A report by the CBI and Siemens plc calls for a package of labour market investments and reforms, including an Alternative to Redundancy Scheme (ATR), to help stem the tide of job losses as the recession pushes unemployment towards an estimated three million.

The report contends that although firms are doing their utmost to protect jobs by introducing flexible working and pay freezes, it is predicted that unemployment will continue rising to peak at 3 million in the second quarter of 2010, so action taken in the short term could still save jobs and businesses.

As part of a pro-active strategy being called for, the CBI has asked the Government to consider implementing a new initiative, the Alternative to Redundancy Scheme, as soon as possible. This would give organisations the choice to use the existing redundancy path, or to place an employee on ATR for a set period of up to six months. The employee would not work during that time, but would be paid an ATR allowance equal to twice the rate of Job Seekers Allowance – paid half by government and half by the employer.
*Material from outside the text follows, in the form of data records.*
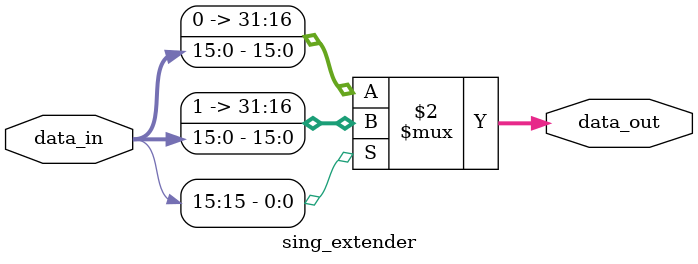
<source format=v>
`timescale 1ns / 1ps


module sing_extender(data_in, data_out);
  input [15:0] data_in;
  output [32-1:0] data_out;

  assign data_out = (data_in[15] == 1) ? {16'b1111111111111111, data_in} : {16'b0000000000000000, data_in};
endmodule // signExtend



</source>
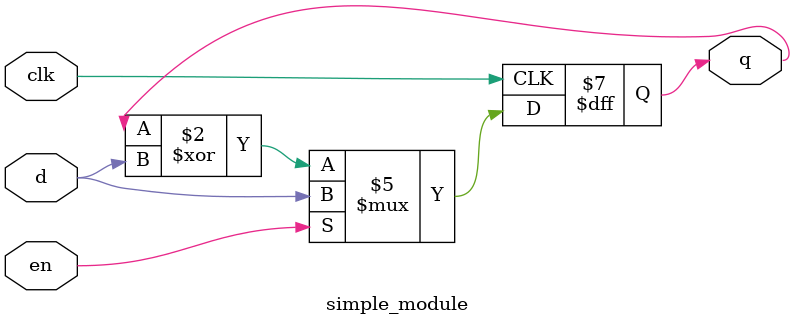
<source format=v>
`timescale 1ns/1ps

module simple_module (
		      input clk,
		      input en,
		      input d,
		      output reg q
		      );
initial begin
	q = 0;
end

   always @(posedge clk) begin
      if (en)
	q <= d;   // NON-BLOCKING ASSIGNMENT specifies D Flip Flop
      else        // The flip-flop creates a one-cycle delay before
	q <= q^d;   // q is changed
   end
endmodule // simple_module

</source>
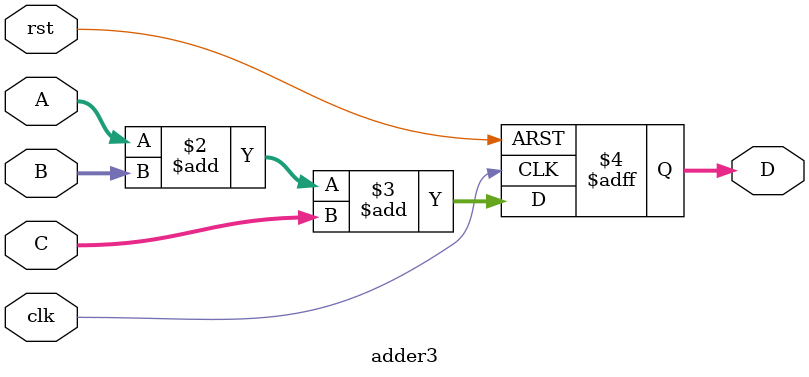
<source format=v>
`timescale 1ns / 1ps

module adder3 #
(
    parameter N = 16
)
(
    input                   clk,
    input                   rst,
    input       [N-1:0]     A,
    input       [N-1:0]     B,
    input       [N-1:0]     C,
    output reg  [N-1:0]     D
);

    always @ (posedge clk or posedge rst) begin
        if(rst) begin
            D = 0;
        end
        else begin
            D = A + B + C;
        end
    end

endmodule

</source>
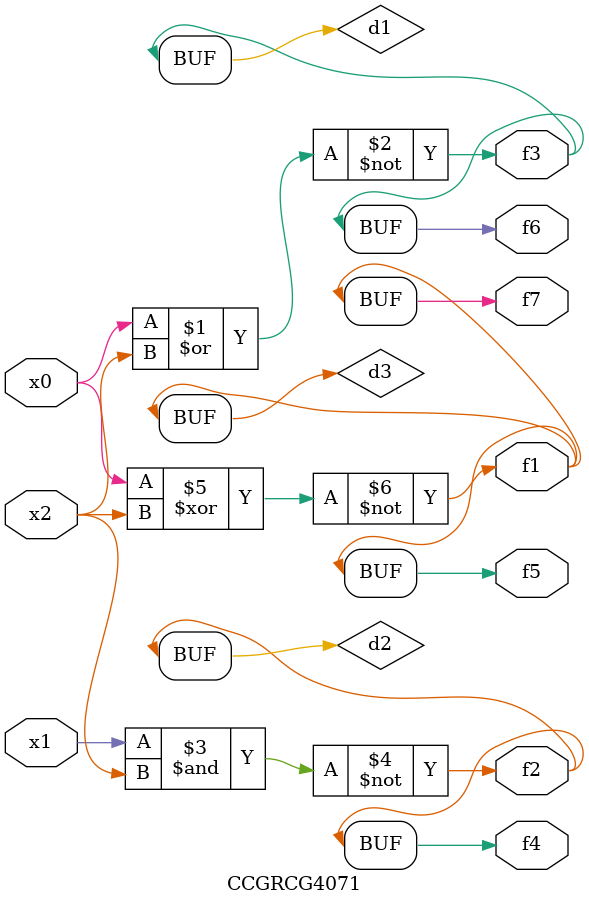
<source format=v>
module CCGRCG4071(
	input x0, x1, x2,
	output f1, f2, f3, f4, f5, f6, f7
);

	wire d1, d2, d3;

	nor (d1, x0, x2);
	nand (d2, x1, x2);
	xnor (d3, x0, x2);
	assign f1 = d3;
	assign f2 = d2;
	assign f3 = d1;
	assign f4 = d2;
	assign f5 = d3;
	assign f6 = d1;
	assign f7 = d3;
endmodule

</source>
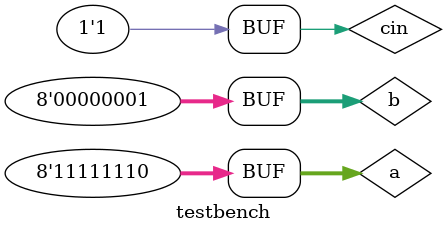
<source format=v>
module DECODER(d0,d1,d2,d3,d4,d5,d6,d7,x,y,z);
	input x,y,z;
	output d0,d1,d2,d3,d4,d5,d6,d7;
	wire x0,y0,z0;
	not n1(x0,x);
	not n2(y0,y);
	not n3(z0,z);
	and a0(d0,x0,y0,z0);
	and a1(d1,x0,y0,z);
	and a2(d2,x0,y,z0);
	and a3(d3,x0,y,z);
	and a4(d4,x,y0,z0);
	and a5(d5,x,y0,z);
	and a6(d6,x,y,z0);
	and a7(d7,x,y,z);
endmodule

module FADDER(s,c,x,y,z);
	input x,y,z;
	wire d0,d1,d2,d3,d4,d5,d6,d7;
	output s,c;
	DECODER dec(d0,d1,d2,d3,d4,d5,d6,d7,x,y,z);
	assign	s=d1|d2|d4|d7,
			c=d3|d5|d6|d7;	
endmodule

// REVERSE THE ARRAY, USE [7:0] AND [6:0] NOT [0:7], [0:6]
// RUN WITH BOTH THEN OBSERVE

module FADDER_8bit(s,cout,a,b,cin);
	input [7:0] a,b;
	input cin;
	output [7:0] s;
	output cout;
	wire [6:0] c;
	FADDER f0(s[0], c[0], a[0], b[0], cin);
	FADDER f1(s[1], c[1], a[1], b[1], c[0]);
	FADDER f2(s[2], c[2], a[2], b[2], c[1]);
	FADDER f3(s[3], c[3], a[3], b[3], c[2]);
	FADDER f4(s[4], c[4], a[4], b[4], c[3]);
	FADDER f5(s[5], c[5], a[5], b[5], c[4]);
	FADDER f6(s[6], c[6], a[6], b[6], c[5]);
	FADDER f7(s[7], cout, a[7], b[7], c[6]);
endmodule

module testbench;
	reg [7:0] a,b;
	reg cin;
	wire [7:0] s;
	wire cout;
	FADDER_8bit f(s,cout,a,b,cin);
	initial
		begin
			$monitor(,$time," a=%b | b=%b | cin=%b | s=%b | cout=%b", a, b, cin, s, cout);
		end
	initial
		begin
			#0 a=8'b00000000; b=8'b00000000; cin=1'b0;
			#4 a=8'b00000001; b=8'b00000111; cin=1'b0;
			#4 a=8'b01111111; b=8'b00000001; cin=1'b1;
			#4 a=8'b11111110; b=8'b00000001; cin=1'b1;
		end
endmodule
</source>
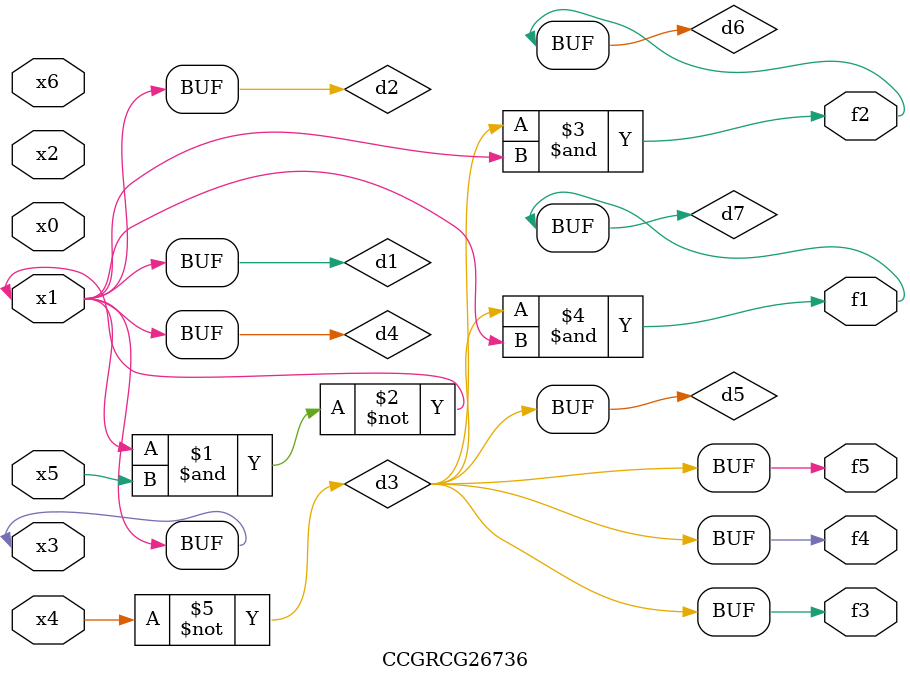
<source format=v>
module CCGRCG26736(
	input x0, x1, x2, x3, x4, x5, x6,
	output f1, f2, f3, f4, f5
);

	wire d1, d2, d3, d4, d5, d6, d7;

	buf (d1, x1, x3);
	nand (d2, x1, x5);
	not (d3, x4);
	buf (d4, d1, d2);
	buf (d5, d3);
	and (d6, d3, d4);
	and (d7, d3, d4);
	assign f1 = d7;
	assign f2 = d6;
	assign f3 = d5;
	assign f4 = d5;
	assign f5 = d5;
endmodule

</source>
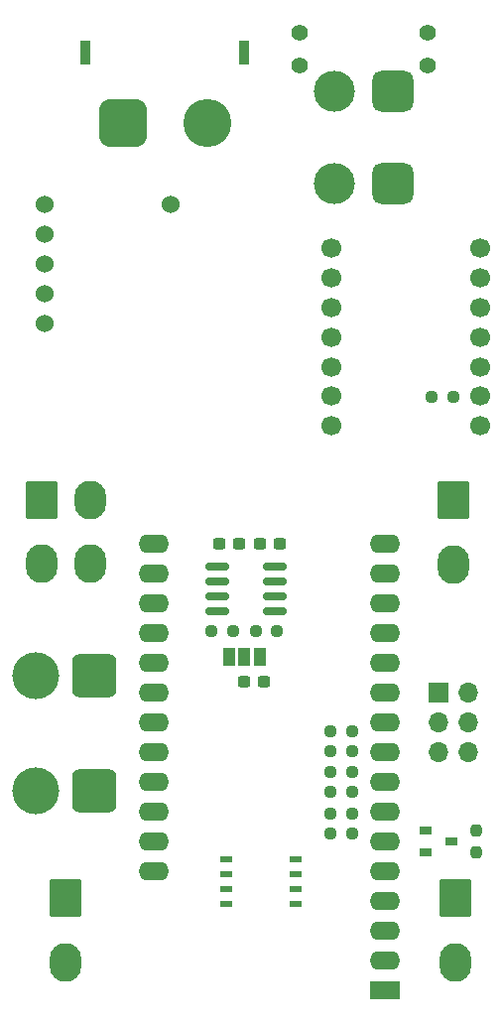
<source format=gbs>
G04 #@! TF.GenerationSoftware,KiCad,Pcbnew,8.0.7*
G04 #@! TF.CreationDate,2025-01-20T10:56:57-06:00*
G04 #@! TF.ProjectId,Digit,44696769-742e-46b6-9963-61645f706362,1.2*
G04 #@! TF.SameCoordinates,Original*
G04 #@! TF.FileFunction,Soldermask,Bot*
G04 #@! TF.FilePolarity,Negative*
%FSLAX46Y46*%
G04 Gerber Fmt 4.6, Leading zero omitted, Abs format (unit mm)*
G04 Created by KiCad (PCBNEW 8.0.7) date 2025-01-20 10:56:57*
%MOMM*%
%LPD*%
G01*
G04 APERTURE LIST*
G04 Aperture macros list*
%AMRoundRect*
0 Rectangle with rounded corners*
0 $1 Rounding radius*
0 $2 $3 $4 $5 $6 $7 $8 $9 X,Y pos of 4 corners*
0 Add a 4 corners polygon primitive as box body*
4,1,4,$2,$3,$4,$5,$6,$7,$8,$9,$2,$3,0*
0 Add four circle primitives for the rounded corners*
1,1,$1+$1,$2,$3*
1,1,$1+$1,$4,$5*
1,1,$1+$1,$6,$7*
1,1,$1+$1,$8,$9*
0 Add four rect primitives between the rounded corners*
20,1,$1+$1,$2,$3,$4,$5,0*
20,1,$1+$1,$4,$5,$6,$7,0*
20,1,$1+$1,$6,$7,$8,$9,0*
20,1,$1+$1,$8,$9,$2,$3,0*%
G04 Aperture macros list end*
%ADD10R,1.000000X1.500000*%
%ADD11C,1.700000*%
%ADD12RoundRect,0.250000X1.050000X0.550000X-1.050000X0.550000X-1.050000X-0.550000X1.050000X-0.550000X0*%
%ADD13O,2.600000X1.600000*%
%ADD14RoundRect,0.760000X1.140000X1.140000X-1.140000X1.140000X-1.140000X-1.140000X1.140000X-1.140000X0*%
%ADD15C,4.000000*%
%ADD16R,0.900000X2.000000*%
%ADD17RoundRect,1.025000X-1.025000X-1.025000X1.025000X-1.025000X1.025000X1.025000X-1.025000X1.025000X0*%
%ADD18C,4.100000*%
%ADD19RoundRect,0.250001X-1.099999X-1.399999X1.099999X-1.399999X1.099999X1.399999X-1.099999X1.399999X0*%
%ADD20O,2.700000X3.300000*%
%ADD21R,1.700000X1.700000*%
%ADD22O,1.700000X1.700000*%
%ADD23C,1.524000*%
%ADD24C,1.400000*%
%ADD25RoundRect,0.770000X-0.980000X-0.980000X0.980000X-0.980000X0.980000X0.980000X-0.980000X0.980000X0*%
%ADD26C,3.500000*%
%ADD27RoundRect,0.052080X-0.429920X-0.319920X0.429920X-0.319920X0.429920X0.319920X-0.429920X0.319920X0*%
%ADD28R,1.016000X0.482600*%
%ADD29RoundRect,0.237500X-0.250000X-0.237500X0.250000X-0.237500X0.250000X0.237500X-0.250000X0.237500X0*%
%ADD30RoundRect,0.237500X0.300000X0.237500X-0.300000X0.237500X-0.300000X-0.237500X0.300000X-0.237500X0*%
%ADD31RoundRect,0.237500X-0.300000X-0.237500X0.300000X-0.237500X0.300000X0.237500X-0.300000X0.237500X0*%
%ADD32RoundRect,0.237500X0.250000X0.237500X-0.250000X0.237500X-0.250000X-0.237500X0.250000X-0.237500X0*%
%ADD33RoundRect,0.770000X0.980000X0.980000X-0.980000X0.980000X-0.980000X-0.980000X0.980000X-0.980000X0*%
%ADD34RoundRect,0.237500X-0.237500X0.250000X-0.237500X-0.250000X0.237500X-0.250000X0.237500X0.250000X0*%
%ADD35RoundRect,0.150000X-0.825000X-0.150000X0.825000X-0.150000X0.825000X0.150000X-0.825000X0.150000X0*%
G04 APERTURE END LIST*
D10*
X46590000Y-90320000D03*
X45290000Y-90320000D03*
X43990000Y-90320000D03*
D11*
X52740000Y-55440000D03*
X52740000Y-57980000D03*
X52740000Y-60520000D03*
X52740000Y-63060000D03*
X52740000Y-65600000D03*
X52740000Y-68130000D03*
X52740000Y-70670000D03*
X65400000Y-55440000D03*
X65400000Y-57980000D03*
X65400000Y-60520000D03*
X65400000Y-63060000D03*
X65400000Y-65600000D03*
X65400000Y-68130000D03*
X65400000Y-70670000D03*
D12*
X57270000Y-118805000D03*
D13*
X57270000Y-116265000D03*
X57270000Y-113725000D03*
X57270000Y-111185000D03*
X57270000Y-108645000D03*
X57270000Y-106105000D03*
X57270000Y-103565000D03*
X57270000Y-101025000D03*
X57270000Y-98485000D03*
X57270000Y-95945000D03*
X57270000Y-93405000D03*
X57270000Y-90865000D03*
X57270000Y-88325000D03*
X57270000Y-85785000D03*
X57270000Y-83245000D03*
X57270000Y-80705000D03*
X37550000Y-80705000D03*
X37550000Y-83245000D03*
X37550000Y-85785000D03*
X37550000Y-88325000D03*
X37550000Y-90865000D03*
X37550000Y-93405000D03*
X37550000Y-95945000D03*
X37550000Y-98485000D03*
X37550000Y-101025000D03*
X37550000Y-103565000D03*
X37550000Y-106105000D03*
X37550000Y-108645000D03*
D14*
X32500000Y-92000000D03*
D15*
X27500000Y-92000000D03*
D16*
X31750000Y-38800000D03*
X45250000Y-38800000D03*
D17*
X34900000Y-44800000D03*
D18*
X42100000Y-44800000D03*
D19*
X63170000Y-77000000D03*
D20*
X63170000Y-82500000D03*
D21*
X61889564Y-93366282D03*
D22*
X64429564Y-93366282D03*
X61889564Y-95906282D03*
X64429564Y-95906282D03*
X61889564Y-98446282D03*
X64429564Y-98446282D03*
D23*
X28270000Y-51770000D03*
X28270000Y-54310000D03*
X28270000Y-56850000D03*
X28270000Y-59390000D03*
X28270000Y-61930000D03*
X38960000Y-51770000D03*
D14*
X32460000Y-101810000D03*
D15*
X27460000Y-101810000D03*
D19*
X63270000Y-110955000D03*
D20*
X63270000Y-116455000D03*
D19*
X30060000Y-110900000D03*
D20*
X30060000Y-116400000D03*
D24*
X49970000Y-39940000D03*
X60970000Y-39940000D03*
D25*
X57970000Y-49940000D03*
D26*
X52970000Y-49940000D03*
D19*
X27970000Y-76940000D03*
D20*
X32170000Y-76940000D03*
X27970000Y-82440000D03*
X32170000Y-82440000D03*
D27*
X60785000Y-107055000D03*
X60785000Y-105155000D03*
X62955000Y-106105000D03*
D28*
X43753600Y-111405000D03*
X43753600Y-110135000D03*
X43753600Y-108865000D03*
X43753600Y-107595000D03*
X49646400Y-107595000D03*
X49646400Y-108865000D03*
X49646400Y-110135000D03*
X49646400Y-111405000D03*
D29*
X46267500Y-88170000D03*
X48092500Y-88170000D03*
D30*
X47002500Y-92510000D03*
X45277500Y-92510000D03*
D29*
X52657500Y-103705000D03*
X54482500Y-103705000D03*
D31*
X46627500Y-80740000D03*
X48352500Y-80740000D03*
D29*
X61307500Y-68205000D03*
X63132500Y-68205000D03*
D32*
X54482500Y-96705000D03*
X52657500Y-96705000D03*
D24*
X60970000Y-37090000D03*
X49970000Y-37090000D03*
D33*
X57970000Y-42090000D03*
D26*
X52970000Y-42090000D03*
D34*
X65070000Y-105192500D03*
X65070000Y-107017500D03*
D29*
X42497500Y-88180000D03*
X44322500Y-88180000D03*
D32*
X54482500Y-101905000D03*
X52657500Y-101905000D03*
D29*
X52657500Y-98405000D03*
X54482500Y-98405000D03*
D31*
X43157500Y-80730000D03*
X44882500Y-80730000D03*
D29*
X52657500Y-100205000D03*
X54482500Y-100205000D03*
D35*
X42970000Y-86460000D03*
X42970000Y-85190000D03*
X42970000Y-83920000D03*
X42970000Y-82650000D03*
X47920000Y-82650000D03*
X47920000Y-83920000D03*
X47920000Y-85190000D03*
X47920000Y-86460000D03*
D32*
X54470000Y-105405000D03*
X52645000Y-105405000D03*
M02*

</source>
ATR will allow the firm to take the employee back when the ATR period expires or if business improves earlier. If demand fails to pick up then all redundancy rights are preserved, and would include the 6 months extra of ATR service. An ATR scheme would only be implemented following consultation, as is the case with redundancy. The CBI argues that ATR helps firms retain skills during a short and sharp fall in demand and gives workers greater security of returning to work.

The CBI is also calling for the consultation period of at least 90 days where 100 or more redundancies are proposed to be reviewed as it considers that the timeframe prolongs uncertainty for staff and delays firms trying to adapt to rapidly changing circumstances.